Janie Lee, MD, MS, Massachusetts General Hospital, Boston, MA, Daniel B. Kopans, MD, Massachusetts General Hospital, Boston, MA, Pamela McMahon, PhD, Massachusetts General Hospital, Boston, MA , USA , Elkan Halpern, PhD, Massachusetts General Hospital, Boston, MA, Paula D. Ryan, MD, PhD, Massachusetts General Hospital, Boston, MA, Milton C. Weinstein, PhD, Harvard School of Public Health, Boston, MA, and G. Scott Gazelle, MD, MPH, PhD, Massachusetts General Hospital, Boston, MA.

PURPOSE: To evaluate the clinical consequences of MRI surveillance for breast cancer in women at increased risk due to BRCA1 gene mutations.

METHODS: A Markov Monte Carlo simulation model of breast cancer was developed to compare 3 annual breast imaging surveillance strategies versus Clinically based surveillance (no imaging): 1) Mammography only, 2) MRI only, 3) Combined MRI and Mammography. Input parameters were based on information from the published medical literature, existing databases, and expert opinion. Estimates of unobservable parameters were estimated via model calibration to targets obtained from SEER data on breast cancers diagnosed prior to the introduction of mammographic screening (1975-1980).

RESULTS: Results are based on the current best fitting parameter set.
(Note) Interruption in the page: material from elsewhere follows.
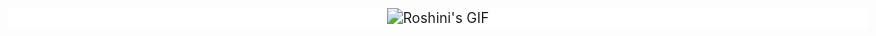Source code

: <p align="center">
  <img alt="Roshini's GIF" src="https://i.pinimg.com/originals/68/ae/bf/68aebf4c71bd1d6090f87237272b01e5.gif" width="100%" />
</p>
For a cohort of 25 year old asymptomatic BRCA1 gene mutation carriers, the model estimates that 67% of women will develop breast cancer during their lifetimes, approximating penetrance estimates. With a strategy of Clinically Based Surveillance, the median diameter of invasive cancers at presentation is 2.6 cm. Life expectancy for the cohort is 72.37 yrs. With the introduction of annual surveillance strategies of Mammography, MRI, or Combined Mammography & MRI, median invasive tumor diameter at diagnosis decreases to 2.0 cm, 1.4 cm, and 1.1 cm, respectively. Despite surveillance, many cancers continue to present clinically as interval cancers (72%, 45%, and 33%, respectively). Cohort life expectancy increases to 72.82 yrs, 73.18 yrs, and 73.82 yrs, respectively. Application of surveillance decreases breast cancer mortality by 7.8%, 9.3%, and 13.5%, respectively. The vast majority of women undergoing surveillance will have at least 1 false-positive screening examination during their lifetime (64%, 86%, and 90% , respectively). Many women also will undergo at least 1 false-positive biopsy (16%, 35%, and 41%, respectively).

CONCLUSIONS: A natural history model of breast cancer in women with BRCA1 mutations has been developed and generates output consistent with available clinical data and published reports. A Combined Mammography & MRI surveillance strategy is most clinically effective, providing BRCA1 mutation carriers with the highest life expectancy, and is the only strategy in which the majority of cancers are detected by surveillance. However, an important trade-off of the Combined Mammography and MRI surveillance strategy is the high rate false-positive screening test results and breast biopsies.